Let P be some trace and P’ be some reordering of P.
Let r(x) be a read event in P’. Then, r(x) must have the same last writer in P’ as in P.

We define the last writer of read event r(x) as the write event w(x) that appears before r(x) in the trace where there is no other write on x in between w(x) and r(x).

In trace F, we find that e4 is the last writer of e5. In the reordering G, e5 has a different last writer. Hence, the Last Writer Condition is violated.

Correctly reordered prefix

Consider the following trace H.

     T1          T2

e1.   w(x)
e2.   acq(y)
e3.   rel(y)
e4.               acq(y)
e5.               w(x)
e6.               rel(y)
e7.   r(x)

and some reordering represented as the following trace I.

     T1          T2

e4.               acq(y)
e5.               w(x)
e1.   w(x)
e6.               rel(y)
e2.   acq(y)
e3.   rel(y)
e7.   r(x)

Trace I violates the Last Writer Condition because the last writer of e7 is now e1 (but should be e5).

For trace analysis purposes it is sufficient to consider trace prefixes where we cut off the reordered trace at some point.

Consider the following trace J.

     T1          T2

e4.               acq(y)
e5.               w(x)
e1.   w(x)

We refer to trace J as a correctly reordered prefix of trace H.

Correctly reordered prefix. Let T be a trace. We say that T2 is a correctly reordered prefix of T if the following conditions apply:

T2 constains a subset of the event in T2
Program Order and Last Writer Condition are maintained by T2
T2 satisfies the Lock Semantics Condition

Instead of correctly reordered prefix we often say reordering for short.

Summary and outlook

The above example shows us that detection of a data race can be challenging. We need to find the right trace and program run. We can hope to rerun the program over and over again to encounter such a trace but this is clearly very time consuming and likely we often encounter the same (similar) traces again. Finding a devious schedule under which the data race manifest itself can be tough to find.

What to do? We consider a specific program run and the trace that results from this run. Two conflicting events may not appear in the trace right next to each other. However, we may be able to predict that there is some trace reordering under which the two conflicting events appear right next to each other (in the reordered trace). This approach is commonly referred to as dynamic data race prediction.

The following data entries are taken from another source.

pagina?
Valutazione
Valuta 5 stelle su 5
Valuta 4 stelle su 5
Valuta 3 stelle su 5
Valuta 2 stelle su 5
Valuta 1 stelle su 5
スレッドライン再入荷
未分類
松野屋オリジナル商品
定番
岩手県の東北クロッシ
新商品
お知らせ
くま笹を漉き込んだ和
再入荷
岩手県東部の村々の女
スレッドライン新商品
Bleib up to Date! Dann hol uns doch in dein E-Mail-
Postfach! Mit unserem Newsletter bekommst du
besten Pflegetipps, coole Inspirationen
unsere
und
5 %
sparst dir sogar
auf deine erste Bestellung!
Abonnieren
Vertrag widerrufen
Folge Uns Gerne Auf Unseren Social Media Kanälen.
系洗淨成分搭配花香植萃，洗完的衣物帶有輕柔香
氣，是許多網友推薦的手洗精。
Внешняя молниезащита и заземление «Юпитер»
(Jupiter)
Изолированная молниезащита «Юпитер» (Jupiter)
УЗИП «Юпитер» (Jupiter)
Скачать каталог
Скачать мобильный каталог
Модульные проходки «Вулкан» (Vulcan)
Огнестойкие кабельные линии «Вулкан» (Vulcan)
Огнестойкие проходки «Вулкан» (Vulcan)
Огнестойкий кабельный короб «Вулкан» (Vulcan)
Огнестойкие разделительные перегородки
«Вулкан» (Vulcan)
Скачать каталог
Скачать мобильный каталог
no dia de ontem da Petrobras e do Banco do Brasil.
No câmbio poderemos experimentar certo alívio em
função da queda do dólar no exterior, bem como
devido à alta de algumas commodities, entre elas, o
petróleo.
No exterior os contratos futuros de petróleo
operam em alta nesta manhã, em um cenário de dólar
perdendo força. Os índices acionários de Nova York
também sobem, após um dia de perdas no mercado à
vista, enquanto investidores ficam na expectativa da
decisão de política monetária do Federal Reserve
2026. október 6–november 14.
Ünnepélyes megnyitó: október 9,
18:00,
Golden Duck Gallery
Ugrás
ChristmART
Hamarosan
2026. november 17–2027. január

Exhaustive predictive methods attempt to identify as many as possible (all!) reorderings. Exhaustive methods often do not scale to real-world settings because program runs and the resulting traces may be large and considering all possible reorderings generally leads to an exponential blow up.

Here, we consider efficient predictive methods. By efficient we mean a run-time that is linear in terms of the size of the trace. Because we favor efficiency over being exhaustive, we may compromise completeness and soundness.

Complete means that all valid reorderings that exhibit some race can be predicted. If incomplete, we refer to any not reported race as a false negative.

Sound means that races reported can be observed via some appropriate reordering of the trace. If unsound, we refer to wrongly a classified race as a false positive.

Specifically, we consider two popular, efficient dynamic data race prediction methods:

Happens-before
Lockset

As we will see later, the Lockset method is unsound whereas the Happens-before method is incomplete.